Opinion
Civ. Act. No. 05-245-JJF.
April 13, 2006
Kathleen M. Miller, Esquire of SMITH, KATZENSTEIN FURLOW, LLP, Wilmington, Delaware.
Of Counsel: Charles C. Robinson, Esquire of GARVEY SCHUBERT BARER, Seattle, Washington. Timothy J. Armstrong, Esquire of ARMSTRONG MEJER, P.A., Coral Gables, Florida. Attorneys for Plaintiff.
Bradford J. Sandler, Esquire and Jonathan M. Stemerman, Esquire of ADELMAN LAVINE GOLD AND LEVIN, A Professional Corporation, Wilmington, Delaware.
Of Counsel: Gary M. Schildhorn, Esquire and Alan I. Moldoff, Esquire of ADELMAN LAVINE GOLD AND LEVIN, A Professional Corporation, Philadelphia, Pennsylvania. Attorneys for Defendant.
MEMORANDUM OPINION
Pending before the Court is a Motion For Partial Dismissal Of The Amended Counterclaim And For An Extension Of Time To Respond To The Remainder Of The Complaint (D.I. 80) filed by Plaintiff, Sea Star Line, LLC ("Sea Star"). For the reasons discussed, Sea Star's Motion To Dismiss will be denied.
Sea Star's motion refers to an extension of time to respond to the remainder of the complaint. However, it appears to the Court that this is a typographical error and that the extension of time is requested to respond to the Amended Counterclaim.
BACKGROUND
The background relevant to this action has been set forth in the Court's January 26, 2006 Memorandum Opinion (D.I. 75) and Order (D.I. 76) granting in part and denying in part Sea Star's Motion To Dismiss The Counterclaim filed by Defendant, Emerald Equipment Leasing, Inc. ("Emerald"). The Court also granted Emerald leave to file the Amended Counterclaim, which is the subject of Sea Star's instant Motion For Partial Dismissal.

■ ■ ■ ■

_The tasks_.
**A.** Answer these questions from the opinion:
(i) On what date is the opinion dated?
(ii) Which party filed the Motion For Partial Dismissal?
(iii) On what date did the Court issue its earlier Memorandum Opinion?
**B.** Please rewrite the opinion's paragraph beginning "The background relevant to this action" in a shorter form that keeps its main facts.
**C.** Transcribe the opinion starting with "Of Counsel: Charles" and going on through "Attorneys for Plaintiff.".
The material after this point is unrelated to the opinion.

_Data section_.
■ ■ ■ ■

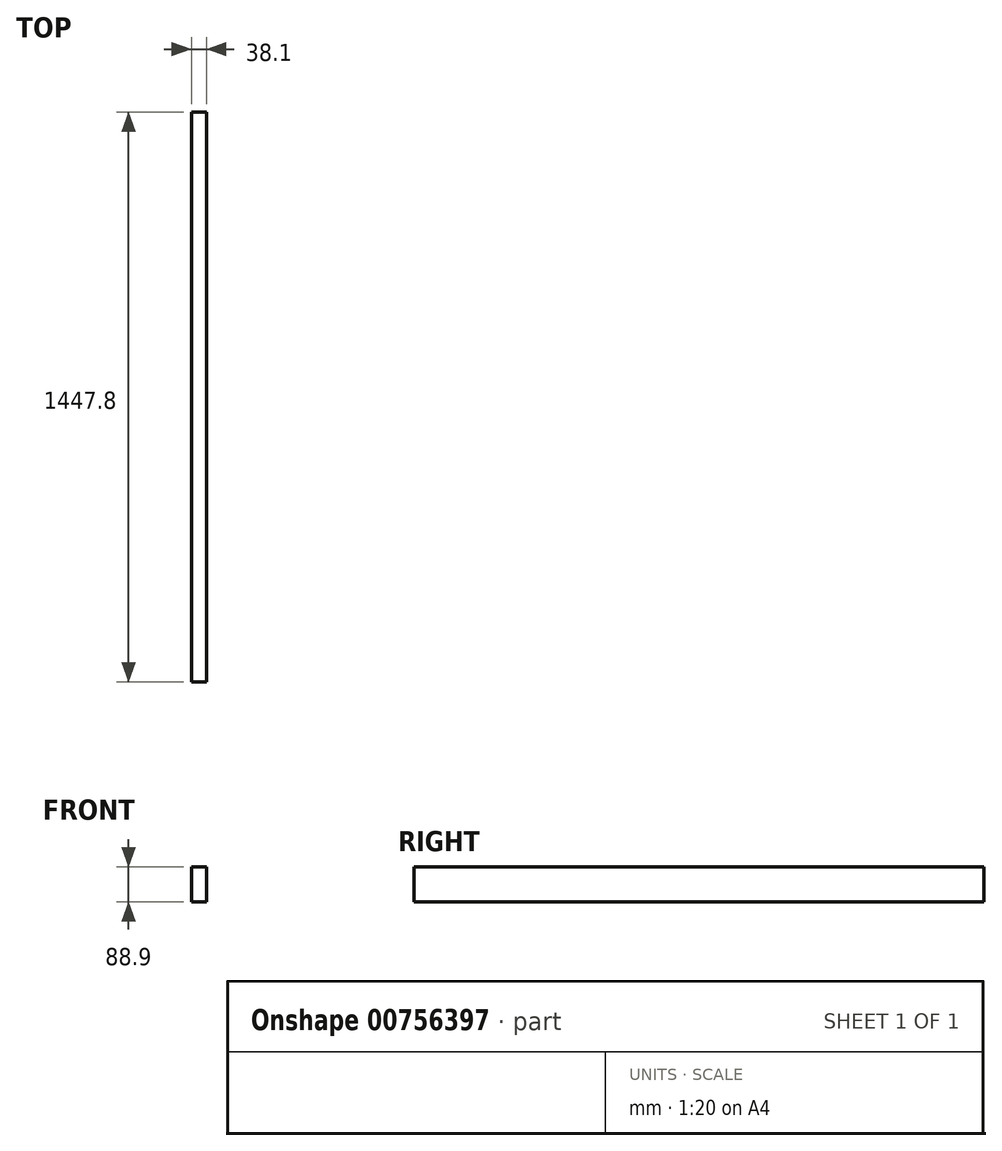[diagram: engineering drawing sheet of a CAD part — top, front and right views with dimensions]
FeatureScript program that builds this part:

■ ■ ■ ■

_Solution list_.
**A.**
(i) April 13, 2006
(ii) Plaintiff, Sea Star Line, LLC
(iii) January 26, 2006

**B.** The background appears in the Court's January 26, 2006 Memorandum Opinion (D.I. 75) and Order (D.I. 76), which partly granted and partly denied Sea Star's Motion To Dismiss Emerald Equipment Leasing, Inc.'s Counterclaim. The Court also let Emerald file the Amended Counterclaim that Sea Star's current motion targets.

**C.**
Of Counsel: Charles C. Robinson, Esquire of GARVEY SCHUBERT BARER, Seattle, Washington. Timothy J. Armstrong, Esquire of ARMSTRONG MEJER, P.A., Coral Gables, Florida. Attorneys for Plaintiff.